DOCUMENT EXTRACT start
Common to all these types is the anthropomorphic character
of their conception of God. In general, only individuals of exceptional
endowments, and exceptionally high-minded communities, rise to any considerable
extent above this level. But there is a third stage of religious experience
which belongs to all of them, even though it is rarely found in a pure
form: I shall call it cosmic religious feeling. It is very difficult to
elucidate this feeling to anyone who is entirely without it, especially
as there is no anthropomorphic conception of God corresponding to it.
The individual feels the futility of human desires and
aims and the sublimity and marvelous order which reveal themselves both
in nature and in the world of thought. Individual existence impresses him
as a sort of prison and he wants to experience the universe as a single
significant whole. The beginnings of cosmic religious feeling already appear
at an early stage of development, e.g., in many of the Psalms of David
and in some of the Prophets. Buddhism, as we have learned especially from
the wonderful writings of Schopenhauer, contains a much stronger element
of this.
DOCUMENT EXTRACT end
DATASET ROWS start
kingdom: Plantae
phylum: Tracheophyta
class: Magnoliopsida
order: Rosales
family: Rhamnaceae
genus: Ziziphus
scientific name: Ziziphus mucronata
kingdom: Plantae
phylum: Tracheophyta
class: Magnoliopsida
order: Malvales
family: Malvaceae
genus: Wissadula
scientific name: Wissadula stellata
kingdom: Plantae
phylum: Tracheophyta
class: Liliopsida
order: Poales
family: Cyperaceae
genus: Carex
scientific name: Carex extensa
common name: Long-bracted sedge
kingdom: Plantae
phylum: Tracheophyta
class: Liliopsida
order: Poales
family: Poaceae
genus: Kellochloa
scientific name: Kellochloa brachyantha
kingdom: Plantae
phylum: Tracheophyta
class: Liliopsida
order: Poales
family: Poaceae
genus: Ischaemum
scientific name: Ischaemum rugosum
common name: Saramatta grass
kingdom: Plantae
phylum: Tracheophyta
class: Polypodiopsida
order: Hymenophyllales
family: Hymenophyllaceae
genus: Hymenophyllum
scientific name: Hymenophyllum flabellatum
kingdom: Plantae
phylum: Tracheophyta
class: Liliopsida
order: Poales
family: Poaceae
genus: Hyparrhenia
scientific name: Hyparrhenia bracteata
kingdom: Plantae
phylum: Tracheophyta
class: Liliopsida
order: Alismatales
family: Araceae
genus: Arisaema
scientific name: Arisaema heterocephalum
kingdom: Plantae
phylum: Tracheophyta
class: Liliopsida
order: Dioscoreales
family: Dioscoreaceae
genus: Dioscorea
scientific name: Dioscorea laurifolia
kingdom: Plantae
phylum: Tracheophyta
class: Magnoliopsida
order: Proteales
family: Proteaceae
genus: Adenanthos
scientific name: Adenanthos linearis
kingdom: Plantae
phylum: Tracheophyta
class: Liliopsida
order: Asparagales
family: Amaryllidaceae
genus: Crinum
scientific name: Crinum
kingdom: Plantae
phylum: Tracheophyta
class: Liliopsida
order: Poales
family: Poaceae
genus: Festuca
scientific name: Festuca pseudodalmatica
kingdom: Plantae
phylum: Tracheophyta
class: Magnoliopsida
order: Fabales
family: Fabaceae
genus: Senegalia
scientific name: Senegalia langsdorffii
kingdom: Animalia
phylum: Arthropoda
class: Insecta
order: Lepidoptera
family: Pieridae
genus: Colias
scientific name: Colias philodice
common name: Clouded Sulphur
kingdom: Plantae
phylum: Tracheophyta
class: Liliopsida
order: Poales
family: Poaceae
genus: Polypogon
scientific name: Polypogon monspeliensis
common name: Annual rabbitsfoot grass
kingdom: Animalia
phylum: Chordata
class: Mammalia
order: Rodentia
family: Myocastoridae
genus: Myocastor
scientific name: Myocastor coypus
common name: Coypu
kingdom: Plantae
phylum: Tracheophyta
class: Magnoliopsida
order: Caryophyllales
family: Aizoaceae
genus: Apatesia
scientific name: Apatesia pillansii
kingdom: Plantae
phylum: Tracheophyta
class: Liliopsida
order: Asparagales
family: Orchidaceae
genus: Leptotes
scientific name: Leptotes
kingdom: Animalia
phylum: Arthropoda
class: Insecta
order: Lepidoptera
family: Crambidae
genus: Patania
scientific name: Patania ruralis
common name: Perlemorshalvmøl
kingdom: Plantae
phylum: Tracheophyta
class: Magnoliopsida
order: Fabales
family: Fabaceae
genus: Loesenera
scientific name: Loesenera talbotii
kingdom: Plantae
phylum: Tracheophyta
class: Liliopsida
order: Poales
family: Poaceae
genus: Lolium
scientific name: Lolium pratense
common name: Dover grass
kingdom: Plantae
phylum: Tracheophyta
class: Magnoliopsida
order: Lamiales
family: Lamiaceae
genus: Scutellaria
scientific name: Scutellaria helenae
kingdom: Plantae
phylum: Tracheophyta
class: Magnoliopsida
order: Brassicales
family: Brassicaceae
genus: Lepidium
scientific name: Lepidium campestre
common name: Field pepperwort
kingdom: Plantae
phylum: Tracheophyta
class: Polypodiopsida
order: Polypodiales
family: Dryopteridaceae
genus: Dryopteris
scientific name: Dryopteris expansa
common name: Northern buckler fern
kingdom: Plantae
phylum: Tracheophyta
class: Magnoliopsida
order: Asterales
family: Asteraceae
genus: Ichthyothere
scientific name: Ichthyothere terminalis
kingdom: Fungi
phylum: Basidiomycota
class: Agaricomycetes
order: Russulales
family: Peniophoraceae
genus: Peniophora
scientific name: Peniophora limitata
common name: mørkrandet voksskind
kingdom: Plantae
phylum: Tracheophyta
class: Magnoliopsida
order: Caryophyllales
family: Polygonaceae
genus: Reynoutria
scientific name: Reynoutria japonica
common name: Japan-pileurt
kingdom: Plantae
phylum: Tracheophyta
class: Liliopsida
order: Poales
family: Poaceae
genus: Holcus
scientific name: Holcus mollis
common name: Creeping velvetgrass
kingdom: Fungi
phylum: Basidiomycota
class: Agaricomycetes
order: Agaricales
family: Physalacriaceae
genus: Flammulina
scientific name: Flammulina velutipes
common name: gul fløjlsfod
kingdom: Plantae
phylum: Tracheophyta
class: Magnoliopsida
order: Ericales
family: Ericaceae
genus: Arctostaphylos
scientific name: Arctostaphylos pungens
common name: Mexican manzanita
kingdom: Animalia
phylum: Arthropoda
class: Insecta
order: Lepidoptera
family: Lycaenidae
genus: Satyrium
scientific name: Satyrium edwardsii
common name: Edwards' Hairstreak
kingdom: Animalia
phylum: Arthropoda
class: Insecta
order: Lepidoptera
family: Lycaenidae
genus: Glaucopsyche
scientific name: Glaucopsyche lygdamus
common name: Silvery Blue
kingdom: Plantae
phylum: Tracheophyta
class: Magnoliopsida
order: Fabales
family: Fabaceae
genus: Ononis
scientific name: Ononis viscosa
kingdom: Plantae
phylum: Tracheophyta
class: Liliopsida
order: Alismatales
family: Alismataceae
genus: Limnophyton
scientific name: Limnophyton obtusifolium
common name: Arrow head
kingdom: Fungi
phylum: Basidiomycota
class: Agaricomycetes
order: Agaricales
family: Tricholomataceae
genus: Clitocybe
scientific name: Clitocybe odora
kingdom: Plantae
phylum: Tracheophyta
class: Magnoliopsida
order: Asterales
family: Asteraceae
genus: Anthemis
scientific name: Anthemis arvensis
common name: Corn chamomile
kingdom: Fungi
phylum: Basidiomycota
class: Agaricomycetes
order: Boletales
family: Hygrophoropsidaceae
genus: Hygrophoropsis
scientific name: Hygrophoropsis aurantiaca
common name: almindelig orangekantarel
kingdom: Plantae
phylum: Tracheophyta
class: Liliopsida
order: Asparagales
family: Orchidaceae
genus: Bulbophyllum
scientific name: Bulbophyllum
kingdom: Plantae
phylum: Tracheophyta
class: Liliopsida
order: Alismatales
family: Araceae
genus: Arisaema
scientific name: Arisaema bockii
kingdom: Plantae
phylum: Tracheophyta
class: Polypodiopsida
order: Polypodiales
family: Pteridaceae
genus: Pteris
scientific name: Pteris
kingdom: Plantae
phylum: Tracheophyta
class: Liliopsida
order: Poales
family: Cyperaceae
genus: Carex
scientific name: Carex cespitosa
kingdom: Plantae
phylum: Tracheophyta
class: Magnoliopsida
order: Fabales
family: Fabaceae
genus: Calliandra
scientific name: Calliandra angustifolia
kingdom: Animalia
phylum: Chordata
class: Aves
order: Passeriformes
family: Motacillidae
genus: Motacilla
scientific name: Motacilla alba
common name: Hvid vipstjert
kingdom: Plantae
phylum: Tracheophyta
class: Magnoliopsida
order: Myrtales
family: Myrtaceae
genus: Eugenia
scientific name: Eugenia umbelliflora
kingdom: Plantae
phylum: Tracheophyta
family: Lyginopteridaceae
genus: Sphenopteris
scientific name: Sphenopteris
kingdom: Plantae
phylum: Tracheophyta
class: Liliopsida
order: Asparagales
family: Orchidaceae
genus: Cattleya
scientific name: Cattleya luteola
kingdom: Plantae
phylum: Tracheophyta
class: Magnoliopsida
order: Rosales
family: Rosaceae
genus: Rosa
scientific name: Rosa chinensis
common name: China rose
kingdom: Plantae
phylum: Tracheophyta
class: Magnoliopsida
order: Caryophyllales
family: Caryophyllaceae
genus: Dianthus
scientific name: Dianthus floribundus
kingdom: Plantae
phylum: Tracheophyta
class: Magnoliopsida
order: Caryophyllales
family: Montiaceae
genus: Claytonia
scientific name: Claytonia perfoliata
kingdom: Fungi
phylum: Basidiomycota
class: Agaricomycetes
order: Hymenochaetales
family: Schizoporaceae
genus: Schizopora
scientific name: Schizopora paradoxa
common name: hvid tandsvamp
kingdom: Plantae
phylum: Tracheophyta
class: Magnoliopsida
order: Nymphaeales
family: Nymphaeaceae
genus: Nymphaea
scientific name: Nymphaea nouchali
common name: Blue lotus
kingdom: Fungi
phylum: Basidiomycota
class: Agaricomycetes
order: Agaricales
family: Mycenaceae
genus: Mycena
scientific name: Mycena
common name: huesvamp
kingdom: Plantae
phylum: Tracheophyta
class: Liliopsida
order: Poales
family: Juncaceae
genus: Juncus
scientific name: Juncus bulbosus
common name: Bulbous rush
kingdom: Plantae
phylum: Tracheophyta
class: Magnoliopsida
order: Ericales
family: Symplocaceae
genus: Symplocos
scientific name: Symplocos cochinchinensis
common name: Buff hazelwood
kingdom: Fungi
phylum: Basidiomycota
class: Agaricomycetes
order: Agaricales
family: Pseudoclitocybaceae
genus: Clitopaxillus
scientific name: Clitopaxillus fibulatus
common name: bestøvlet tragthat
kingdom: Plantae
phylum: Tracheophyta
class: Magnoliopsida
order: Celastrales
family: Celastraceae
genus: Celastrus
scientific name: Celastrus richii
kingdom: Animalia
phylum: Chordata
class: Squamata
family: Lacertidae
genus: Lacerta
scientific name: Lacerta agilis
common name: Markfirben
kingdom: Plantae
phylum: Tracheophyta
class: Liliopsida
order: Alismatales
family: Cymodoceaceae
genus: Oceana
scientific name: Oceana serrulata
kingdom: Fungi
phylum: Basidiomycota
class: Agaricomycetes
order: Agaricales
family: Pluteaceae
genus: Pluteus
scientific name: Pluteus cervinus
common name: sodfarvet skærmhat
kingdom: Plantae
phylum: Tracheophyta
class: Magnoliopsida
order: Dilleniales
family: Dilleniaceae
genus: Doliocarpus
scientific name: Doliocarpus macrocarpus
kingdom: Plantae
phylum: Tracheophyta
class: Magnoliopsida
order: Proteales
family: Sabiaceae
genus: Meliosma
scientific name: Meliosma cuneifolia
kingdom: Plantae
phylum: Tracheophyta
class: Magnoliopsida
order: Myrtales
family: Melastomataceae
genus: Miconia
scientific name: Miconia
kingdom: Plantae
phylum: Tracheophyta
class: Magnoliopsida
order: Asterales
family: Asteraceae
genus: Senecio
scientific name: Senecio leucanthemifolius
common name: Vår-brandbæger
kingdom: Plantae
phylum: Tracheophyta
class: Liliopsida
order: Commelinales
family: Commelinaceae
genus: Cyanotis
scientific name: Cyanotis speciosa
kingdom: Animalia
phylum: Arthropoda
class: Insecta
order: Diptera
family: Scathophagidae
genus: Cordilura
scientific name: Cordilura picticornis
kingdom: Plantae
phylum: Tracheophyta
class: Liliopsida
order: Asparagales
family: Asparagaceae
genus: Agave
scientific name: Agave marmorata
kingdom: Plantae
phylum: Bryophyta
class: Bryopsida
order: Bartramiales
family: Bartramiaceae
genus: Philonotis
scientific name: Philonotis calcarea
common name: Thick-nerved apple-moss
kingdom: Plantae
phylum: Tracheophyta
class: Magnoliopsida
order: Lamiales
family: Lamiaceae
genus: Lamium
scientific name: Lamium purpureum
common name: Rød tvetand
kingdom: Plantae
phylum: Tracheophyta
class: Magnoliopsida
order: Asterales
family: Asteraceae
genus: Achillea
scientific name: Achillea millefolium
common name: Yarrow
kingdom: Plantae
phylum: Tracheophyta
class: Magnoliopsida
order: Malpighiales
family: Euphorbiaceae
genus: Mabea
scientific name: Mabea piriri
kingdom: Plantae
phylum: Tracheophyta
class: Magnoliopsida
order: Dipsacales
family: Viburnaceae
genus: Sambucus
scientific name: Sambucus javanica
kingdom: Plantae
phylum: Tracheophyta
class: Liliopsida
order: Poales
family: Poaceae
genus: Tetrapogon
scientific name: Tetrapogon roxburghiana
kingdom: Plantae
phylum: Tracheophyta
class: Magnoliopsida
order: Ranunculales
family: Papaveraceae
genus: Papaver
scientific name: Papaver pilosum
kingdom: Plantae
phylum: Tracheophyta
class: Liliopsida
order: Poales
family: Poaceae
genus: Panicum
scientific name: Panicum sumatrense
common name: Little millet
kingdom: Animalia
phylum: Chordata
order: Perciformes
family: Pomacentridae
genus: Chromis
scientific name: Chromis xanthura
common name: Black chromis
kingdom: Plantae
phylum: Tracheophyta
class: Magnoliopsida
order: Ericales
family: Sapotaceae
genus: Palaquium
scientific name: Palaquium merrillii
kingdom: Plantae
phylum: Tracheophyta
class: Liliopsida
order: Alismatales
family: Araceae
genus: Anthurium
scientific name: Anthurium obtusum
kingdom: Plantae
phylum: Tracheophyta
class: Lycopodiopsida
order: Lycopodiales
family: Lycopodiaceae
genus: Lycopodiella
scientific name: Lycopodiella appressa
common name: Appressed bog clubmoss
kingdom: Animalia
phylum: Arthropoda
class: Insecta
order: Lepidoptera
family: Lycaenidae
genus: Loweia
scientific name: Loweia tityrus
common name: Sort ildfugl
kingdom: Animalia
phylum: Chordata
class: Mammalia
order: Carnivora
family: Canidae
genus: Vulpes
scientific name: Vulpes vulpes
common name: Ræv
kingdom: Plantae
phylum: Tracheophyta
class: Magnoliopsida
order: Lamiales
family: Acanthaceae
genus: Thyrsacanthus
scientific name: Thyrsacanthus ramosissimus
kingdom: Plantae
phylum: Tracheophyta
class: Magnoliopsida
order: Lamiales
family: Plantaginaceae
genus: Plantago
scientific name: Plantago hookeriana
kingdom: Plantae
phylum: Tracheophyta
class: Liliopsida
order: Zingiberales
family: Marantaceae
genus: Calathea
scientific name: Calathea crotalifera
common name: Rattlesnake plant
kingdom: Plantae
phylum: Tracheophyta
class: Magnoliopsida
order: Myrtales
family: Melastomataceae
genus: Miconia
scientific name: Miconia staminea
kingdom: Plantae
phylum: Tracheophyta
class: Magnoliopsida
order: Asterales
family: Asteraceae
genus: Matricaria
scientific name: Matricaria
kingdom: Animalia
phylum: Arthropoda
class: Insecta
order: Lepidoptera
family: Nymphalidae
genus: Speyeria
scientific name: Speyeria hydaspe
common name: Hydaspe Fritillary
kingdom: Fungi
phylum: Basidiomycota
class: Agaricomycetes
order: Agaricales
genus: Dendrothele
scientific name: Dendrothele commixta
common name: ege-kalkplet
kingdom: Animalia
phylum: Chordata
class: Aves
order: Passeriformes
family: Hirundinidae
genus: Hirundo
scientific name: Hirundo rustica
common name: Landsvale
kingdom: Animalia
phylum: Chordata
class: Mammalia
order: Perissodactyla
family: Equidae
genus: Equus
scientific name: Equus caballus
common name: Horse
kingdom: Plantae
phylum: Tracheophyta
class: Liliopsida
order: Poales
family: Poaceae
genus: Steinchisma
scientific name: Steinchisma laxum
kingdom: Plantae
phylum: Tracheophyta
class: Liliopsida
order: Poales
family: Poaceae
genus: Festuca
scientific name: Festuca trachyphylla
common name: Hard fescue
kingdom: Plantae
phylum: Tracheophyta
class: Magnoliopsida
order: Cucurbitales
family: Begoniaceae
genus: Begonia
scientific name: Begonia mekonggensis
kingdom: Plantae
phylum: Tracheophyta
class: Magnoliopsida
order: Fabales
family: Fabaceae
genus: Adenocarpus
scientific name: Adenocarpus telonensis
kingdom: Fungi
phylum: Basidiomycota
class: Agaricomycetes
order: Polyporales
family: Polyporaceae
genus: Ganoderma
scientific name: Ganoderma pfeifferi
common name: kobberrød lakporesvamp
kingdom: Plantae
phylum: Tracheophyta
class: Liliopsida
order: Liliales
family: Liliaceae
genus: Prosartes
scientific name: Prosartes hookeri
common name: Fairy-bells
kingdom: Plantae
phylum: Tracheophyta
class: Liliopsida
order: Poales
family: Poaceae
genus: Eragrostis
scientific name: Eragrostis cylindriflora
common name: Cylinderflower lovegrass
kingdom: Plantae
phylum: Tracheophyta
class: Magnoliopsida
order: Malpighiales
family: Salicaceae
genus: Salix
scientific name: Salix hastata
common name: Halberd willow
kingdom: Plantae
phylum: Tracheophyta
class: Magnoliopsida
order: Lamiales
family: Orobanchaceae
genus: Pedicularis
DATASET ROWS end
INSTRUCTION 1
Where does the passage on cosmic religious feeling say the beginnings of that feeling already appear?
INSTRUCTION 2
Repeat the part of the passage on cosmic religious feeling that opens with the words containing "Common to all" and closes with "corresponding to it.".
The lines have no part in this exercise.

CORRECT RESULT 1
In many of the Psalms of David and in some of the Prophets.

CORRECT RESULT 2
Common to all these types is the anthropomorphic character
of their conception of God. In general, only individuals of exceptional
endowments, and exceptionally high-minded communities, rise to any considerable
extent above this level. But there is a third stage of religious experience
which belongs to all of them, even though it is rarely found in a pure
form: I shall call it cosmic religious feeling. It is very difficult to
elucidate this feeling to anyone who is entirely without it, especially
as there is no anthropomorphic conception of God corresponding to it.